- [What the exercise asks]: Nothing in the entries may be altered; copy them all exactly.

- [Exercise material]:
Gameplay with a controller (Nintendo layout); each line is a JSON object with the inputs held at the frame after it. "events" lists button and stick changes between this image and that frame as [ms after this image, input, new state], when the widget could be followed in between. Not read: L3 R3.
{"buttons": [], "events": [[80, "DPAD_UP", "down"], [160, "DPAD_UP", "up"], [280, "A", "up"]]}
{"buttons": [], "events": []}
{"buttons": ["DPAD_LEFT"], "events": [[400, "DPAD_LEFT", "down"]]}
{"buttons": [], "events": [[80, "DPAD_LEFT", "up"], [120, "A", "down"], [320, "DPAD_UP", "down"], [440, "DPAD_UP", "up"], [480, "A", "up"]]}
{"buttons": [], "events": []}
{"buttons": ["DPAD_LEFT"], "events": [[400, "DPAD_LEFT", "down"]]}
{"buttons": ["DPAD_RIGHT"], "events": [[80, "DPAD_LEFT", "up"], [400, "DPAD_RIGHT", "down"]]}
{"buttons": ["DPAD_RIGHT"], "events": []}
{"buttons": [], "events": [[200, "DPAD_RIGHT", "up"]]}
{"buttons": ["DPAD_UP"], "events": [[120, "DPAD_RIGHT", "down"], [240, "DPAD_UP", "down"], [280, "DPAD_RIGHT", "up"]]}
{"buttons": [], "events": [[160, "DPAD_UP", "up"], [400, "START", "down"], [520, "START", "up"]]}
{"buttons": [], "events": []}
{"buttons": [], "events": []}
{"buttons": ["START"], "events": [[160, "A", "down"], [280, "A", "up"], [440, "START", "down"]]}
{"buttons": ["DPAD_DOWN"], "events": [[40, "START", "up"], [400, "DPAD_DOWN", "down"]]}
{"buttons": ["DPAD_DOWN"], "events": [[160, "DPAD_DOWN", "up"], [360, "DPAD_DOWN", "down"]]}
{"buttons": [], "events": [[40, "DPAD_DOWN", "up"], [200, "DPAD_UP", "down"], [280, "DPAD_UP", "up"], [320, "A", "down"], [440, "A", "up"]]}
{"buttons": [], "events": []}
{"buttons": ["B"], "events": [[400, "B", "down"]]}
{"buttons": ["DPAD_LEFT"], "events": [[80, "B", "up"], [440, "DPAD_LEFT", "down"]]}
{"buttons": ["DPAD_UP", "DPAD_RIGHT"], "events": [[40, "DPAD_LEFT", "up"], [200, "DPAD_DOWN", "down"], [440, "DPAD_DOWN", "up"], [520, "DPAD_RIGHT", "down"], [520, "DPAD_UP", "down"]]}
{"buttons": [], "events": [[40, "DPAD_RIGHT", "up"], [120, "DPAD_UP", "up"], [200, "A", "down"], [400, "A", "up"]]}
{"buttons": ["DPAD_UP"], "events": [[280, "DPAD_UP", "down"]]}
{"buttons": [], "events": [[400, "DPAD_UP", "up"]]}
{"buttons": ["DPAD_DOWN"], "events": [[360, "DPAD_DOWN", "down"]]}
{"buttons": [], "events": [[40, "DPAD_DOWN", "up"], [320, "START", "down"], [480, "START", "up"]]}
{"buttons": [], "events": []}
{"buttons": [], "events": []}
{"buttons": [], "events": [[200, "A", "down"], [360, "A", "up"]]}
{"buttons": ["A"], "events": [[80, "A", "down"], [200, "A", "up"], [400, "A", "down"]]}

- [Worked solution]:
Gameplay with a controller (Nintendo layout); each line is a JSON object with the inputs held at the frame after it. "events" lists button and stick changes between this image and that frame as [ms after this image, input, new state], when the widget could be followed in between. Not read: L3 R3.
{"buttons": [], "events": [[80, "DPAD_UP", "down"], [160, "DPAD_UP", "up"], [280, "A", "up"]]}
{"buttons": [], "events": []}
{"buttons": ["DPAD_LEFT"], "events": [[400, "DPAD_LEFT", "down"]]}
{"buttons": [], "events": [[80, "DPAD_LEFT", "up"], [120, "A", "down"], [320, "DPAD_UP", "down"], [440, "DPAD_UP", "up"], [480, "A", "up"]]}
{"buttons": [], "events": []}
{"buttons": ["DPAD_LEFT"], "events": [[400, "DPAD_LEFT", "down"]]}
{"buttons": ["DPAD_RIGHT"], "events": [[80, "DPAD_LEFT", "up"], [400, "DPAD_RIGHT", "down"]]}
{"buttons": ["DPAD_RIGHT"], "events": []}
{"buttons": [], "events": [[200, "DPAD_RIGHT", "up"]]}
{"buttons": ["DPAD_UP"], "events": [[120, "DPAD_RIGHT", "down"], [240, "DPAD_UP", "down"], [280, "DPAD_RIGHT", "up"]]}
{"buttons": [], "events": [[160, "DPAD_UP", "up"], [400, "START", "down"], [520, "START", "up"]]}
{"buttons": [], "events": []}
{"buttons": [], "events": []}
{"buttons": ["START"], "events": [[160, "A", "down"], [280, "A", "up"], [440, "START", "down"]]}
{"buttons": ["DPAD_DOWN"], "events": [[40, "START", "up"], [400, "DPAD_DOWN", "down"]]}
{"buttons": ["DPAD_DOWN"], "events": [[160, "DPAD_DOWN", "up"], [360, "DPAD_DOWN", "down"]]}
{"buttons": [], "events": [[40, "DPAD_DOWN", "up"], [200, "DPAD_UP", "down"], [280, "DPAD_UP", "up"], [320, "A", "down"], [440, "A", "up"]]}
{"buttons": [], "events": []}
{"buttons": ["B"], "events": [[400, "B", "down"]]}
{"buttons": ["DPAD_LEFT"], "events": [[80, "B", "up"], [440, "DPAD_LEFT", "down"]]}
{"buttons": ["DPAD_UP", "DPAD_RIGHT"], "events": [[40, "DPAD_LEFT", "up"], [200, "DPAD_DOWN", "down"], [440, "DPAD_DOWN", "up"], [520, "DPAD_RIGHT", "down"], [520, "DPAD_UP", "down"]]}
{"buttons": [], "events": [[40, "DPAD_RIGHT", "up"], [120, "DPAD_UP", "up"], [200, "A", "down"], [400, "A", "up"]]}
{"buttons": ["DPAD_UP"], "events": [[280, "DPAD_UP", "down"]]}
{"buttons": [], "events": [[400, "DPAD_UP", "up"]]}
{"buttons": ["DPAD_DOWN"], "events": [[360, "DPAD_DOWN", "down"]]}
{"buttons": [], "events": [[40, "DPAD_DOWN", "up"], [320, "START", "down"], [480, "START", "up"]]}
{"buttons": [], "events": []}
{"buttons": [], "events": []}
{"buttons": [], "events": [[200, "A", "down"], [360, "A", "up"]]}
{"buttons": ["A"], "events": [[80, "A", "down"], [200, "A", "up"], [400, "A", "down"]]}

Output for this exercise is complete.